FIGS. 13 and 14 illustrate examples of information that may be stored in the parameter LUT 174 and the correction voltage (V_corr) scaling lookup table (LUT) of the correction voltage (V_corr) scaler 172, respectively. It should be appreciated that these FIGS. are meant to illustrate the type of information that may be included and are not intended to be exhaustive. As shown in FIG. 13, the parameter LUT 174 may include numerous sub-tables 200, 202, 204, and so on for different values of global display brightness value (DBV), temperature, and/or pixel color (e.g., red, green, or blue). Depending on the current gray level and/or gray level difference between the current gray level and the previous gray level, the trap parameters or detrap parameters may be selected to model the effect of charge trapping on the display pixel circuitry. As mentioned above, the trap parameters or detrap parameters may include a final threshold voltage (V_th) value after saturation, a time constant, and a stretched exponential factor. As should be appreciated, if a different model is used, the parameter LUT 174 may store different parameters.

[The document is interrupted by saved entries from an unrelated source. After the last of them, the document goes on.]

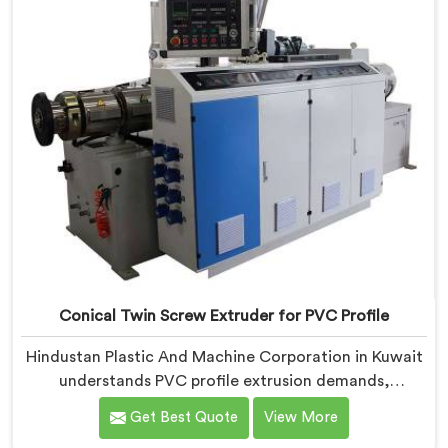
work, honestly. Each extruder, in Kuwait, undergoes
complete PVC compounding trials before we sign off
on dispatch.
Conical Twin Screw Extruder for PVC Profile
Hindustan Plastic And Machine Corporation in Kuwait
understands PVC profile extrusion demands,
dimensional accuracy that most standard extruder
Get Best Quote
View More
configurations honestly struggle with. If you are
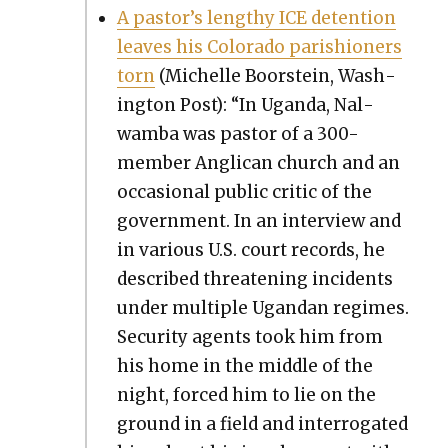
A pastor’s lengthy ICE deten­tion
leaves his Col­orado parish­ioners
torn
(Michelle Boorstein, Wash­
ing­ton Post): “In Ugan­da, Nal­
wam­ba was pas­tor of a 300-
mem­ber Angli­can church and an
occa­sion­al pub­lic crit­ic of the
gov­ern­ment. In an inter­view and
in var­i­ous U.S. court records, he
described threat­en­ing inci­dents
under mul­ti­ple Ugan­dan regimes.
Secu­ri­ty agents took him from
his home in the mid­dle of the
night, forced him to lie on the
ground in a field and inter­ro­gat­ed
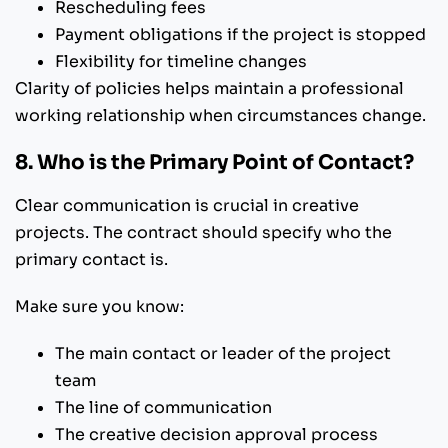
Rescheduling fees
Payment obligations if the project is stopped
Flexibility for timeline changes
Clarity of policies helps maintain a professional
working relationship when circumstances change.
8. Who is the Primary Point of Contact?
Clear communication is crucial in creative
projects. The contract should specify who the
primary contact is.
Make sure you know:
The main contact or leader of the project
team
The line of communication
The creative decision approval process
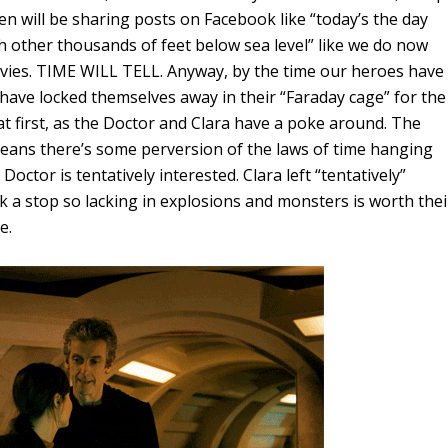
ren will be sharing posts on Facebook like “today’s the day
 other thousands of feet below sea level” like we do now
ies. TIME WILL TELL. Anyway, by the time our heroes have
have locked themselves away in their “Faraday cage” for the
 first, as the Doctor and Clara have a poke around. The
eans there’s some perversion of the laws of time hanging
octor is tentatively interested. Clara left “tentatively”
k a stop so lacking in explosions and monsters is worth thei
e.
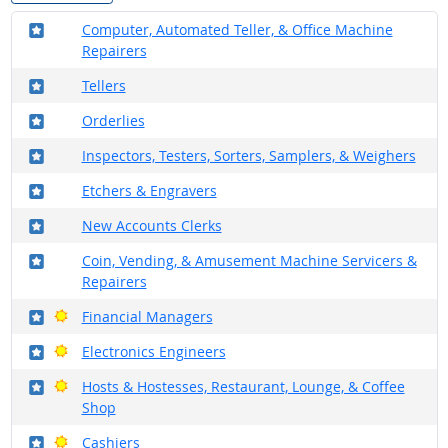
Where in the military?
Computer, Automated Teller, & Office Machine
Repairers
Where in the military?
Tellers
Where in the military?
Orderlies
Where in the military?
Inspectors, Testers, Sorters, Samplers, & Weighers
Where in the military?
Etchers & Engravers
Where in the military?
New Accounts Clerks
Where in the military?
Coin, Vending, & Amusement Machine Servicers &
Repairers
Where in the military?
Bright Outlook
Financial Managers
Where in the military?
Bright Outlook
Electronics Engineers
Where in the military?
Bright Outlook
Hosts & Hostesses, Restaurant, Lounge, & Coffee
Shop
Where in the military?
Bright Outlook
Cashiers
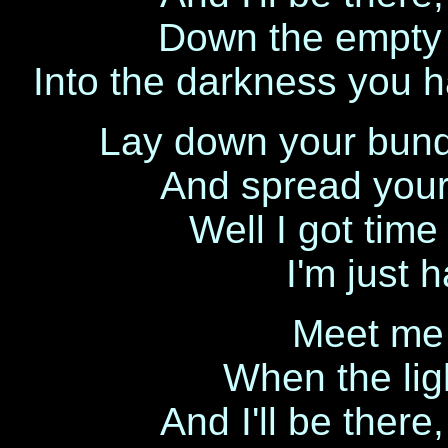
Down the empty s
Into the darkness you 
Lay down your bund
And spread your
Well I got time
I'm just 
Meet me 
When the lig
And I'll be there,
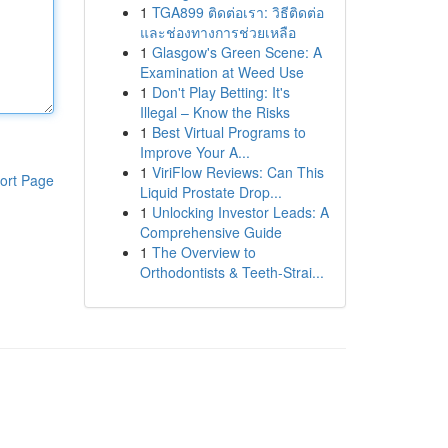
1
TGA899 ติดต่อเรา: วิธีติดต่อ
และช่องทางการช่วยเหลือ
1
Glasgow's Green Scene: A
Examination at Weed Use
1
Don't Play Betting: It's
Illegal – Know the Risks
1
Best Virtual Programs to
Improve Your A...
1
ViriFlow Reviews: Can This
ort Page
Liquid Prostate Drop...
1
Unlocking Investor Leads: A
Comprehensive Guide
1
The Overview to
Orthodontists & Teeth-Strai...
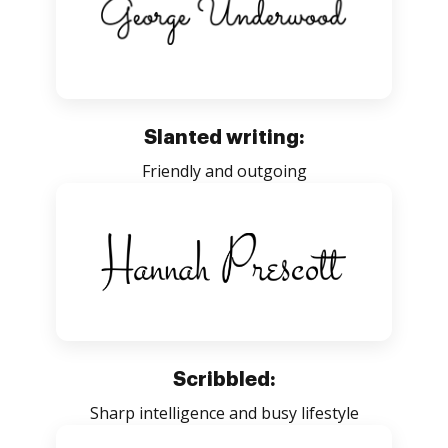
Slanted writing:
Friendly and outgoing
Scribbled:
Sharp intelligence and busy lifestyle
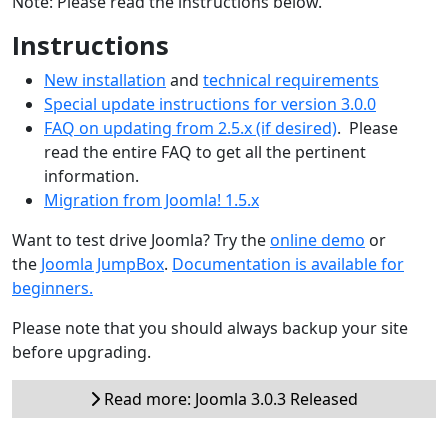
Note: Please read the instructions below.
Instructions
New installation
and
technical requirements
Special update instructions for version 3.0.0
FAQ on updating from 2.5.x (if desired)
. Please
read the entire FAQ to get all the pertinent
information.
Migration from Joomla! 1.5.x
Want to test drive Joomla? Try the
online demo
or
the
Joomla JumpBox
.
Documentation is available for
beginners.
Please note that you should always backup your site
before upgrading.
Read more: Joomla 3.0.3 Released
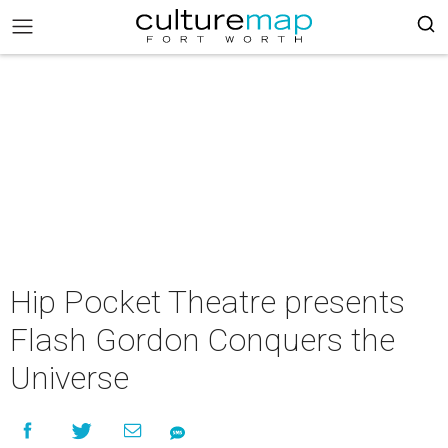
Hip Pocket Theatre presents
Flash Gordon Conquers the
Universe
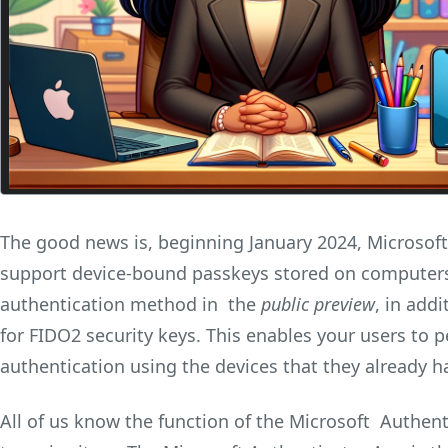
The good news is, beginning January 2024, Microsoft 
support device-bound passkeys stored on computers
authentication method in the
public preview
, in add
for FIDO2 security keys. This enables your users to 
authentication using the devices that they already h
All of us know the function of the Microsoft Authenti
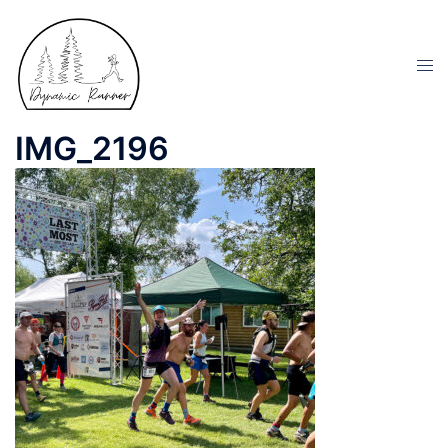
IMG_2196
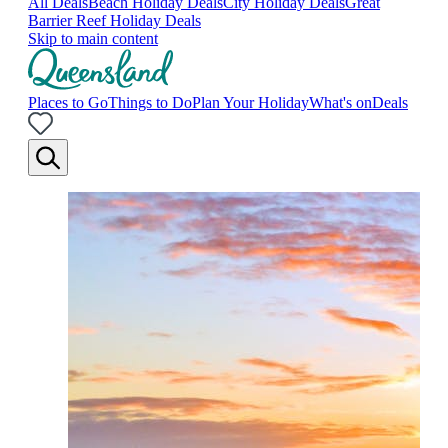
All Deals
Beach Holiday Deals
City Holiday Deals
Great
Barrier Reef Holiday Deals
Skip to main content
Places to Go
Things to Do
Plan Your Holiday
What's on
Deals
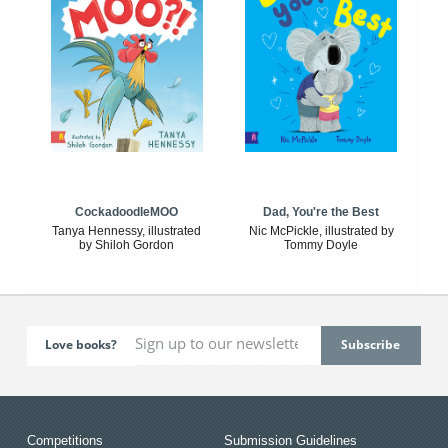
CockadoodleMOO
Dad, You're the Best
Tanya Hennessy, illustrated
Nic McPickle, illustrated by
by Shiloh Gordon
Tommy Doyle
Love books?
Competitions
Submission Guidelines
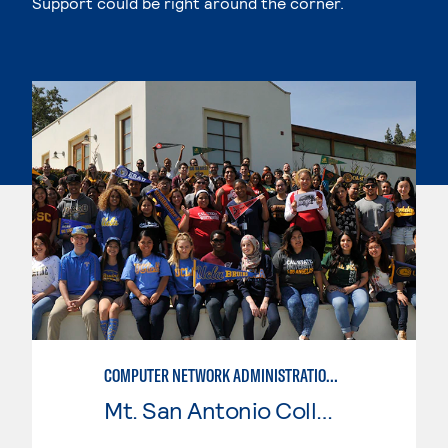
Support could be right around the corner.
COMPUTER NETWORK ADMINISTRATION AND SECURITY MANAGEMENT
Mt. San Antonio College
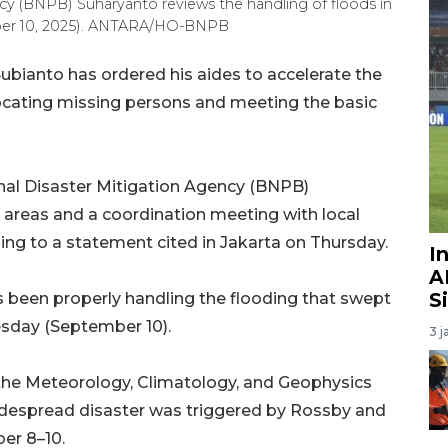
cy (BNPB) Suharyanto reviews the handling of floods in
mber 10, 2025). ANTARA/HO-BNPB
bianto has ordered his aides to accelerate the
n locating missing persons and meeting the basic
nal Disaster Mitigation Agency (BNPB)
d areas and a coordination meeting with local
ing to a statement cited in Jakarta on Thursday.
I
A
S
been properly handling the flooding that swept
esday (September 10).
3 j
th the Meteorology, Climatology, and Geophysics
idespread disaster was triggered by Rossby and
er 8–10.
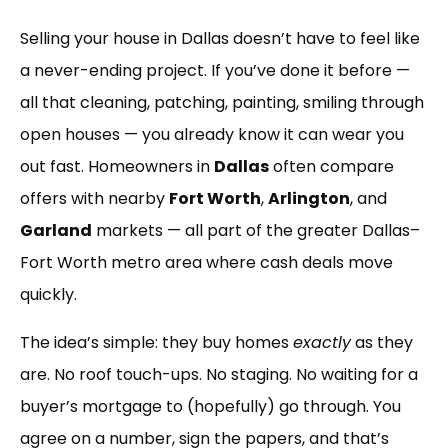
Link
Selling your house in Dallas doesn’t have to feel like
a never-ending project. If you’ve done it before —
all that cleaning, patching, painting, smiling through
open houses — you already know it can wear you
out fast. Homeowners in
Dallas
often compare
offers with nearby
Fort Worth
,
Arlington
, and
Garland
markets — all part of the greater Dallas–
Fort Worth metro area where cash deals move
quickly.
The idea’s simple: they buy homes
exactly
as they
are. No roof touch-ups. No staging. No waiting for a
buyer’s mortgage to (hopefully) go through. You
agree on a number, sign the papers, and that’s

As shown in FIG. 14, the correction voltage (V_corr) scaling lookup table (LUT) of the correction voltage (V_corr) scaler 172 may also include numerous sub-tables 210, 212, 214, and so on for different values of global display brightness value (DBV), temperature, and/or pixel color (e.g., red, green, or blue). In this way, the correction voltage (V_corr) scaling lookup table (LUT) of the correction voltage (V_corr) scaler 172 may indicate the final saturation time associated with charge trapping given the present conditions on the display pixel.

The specific embodiments described above have been shown by way of example, and it should be understood that these embodiments may be susceptible to various modifications and alternative forms. It should be further understood that the claims are not intended to be limited to the particular forms disclosed, but rather to cover all modifications, equivalents, and alternatives falling within the spirit and scope of this disclosure.

It is well understood that the use of personally identifiable information should follow privacy policies and practices that are generally recognized as meeting or exceeding industry or governmental requirements for maintaining the privacy of users. In particular, personally identifiable information data should be managed and handled so as to minimize risks of unintentional or unauthorized access or use, and the nature of authorized use should be clearly indicated to users.

The techniques presented and claimed herein are referenced and applied to material objects and concrete examples of a practical nature that demonstrably improve the present technical field and, as such, are not abstract, intangible or purely theoretical. Further, if any claims appended to the end of this specification contain one or more elements designated as “means for [perform]ing [a function]. . . ” or “step for [perform]ing [a function]. . . ”, it is intended that such elements are to be interpreted under 35 U.S.C. 112(f). However, for any claims containing elements designated in any other manner, it is intended that such elements are not to be interpreted under 35 U.S.C. 112(f).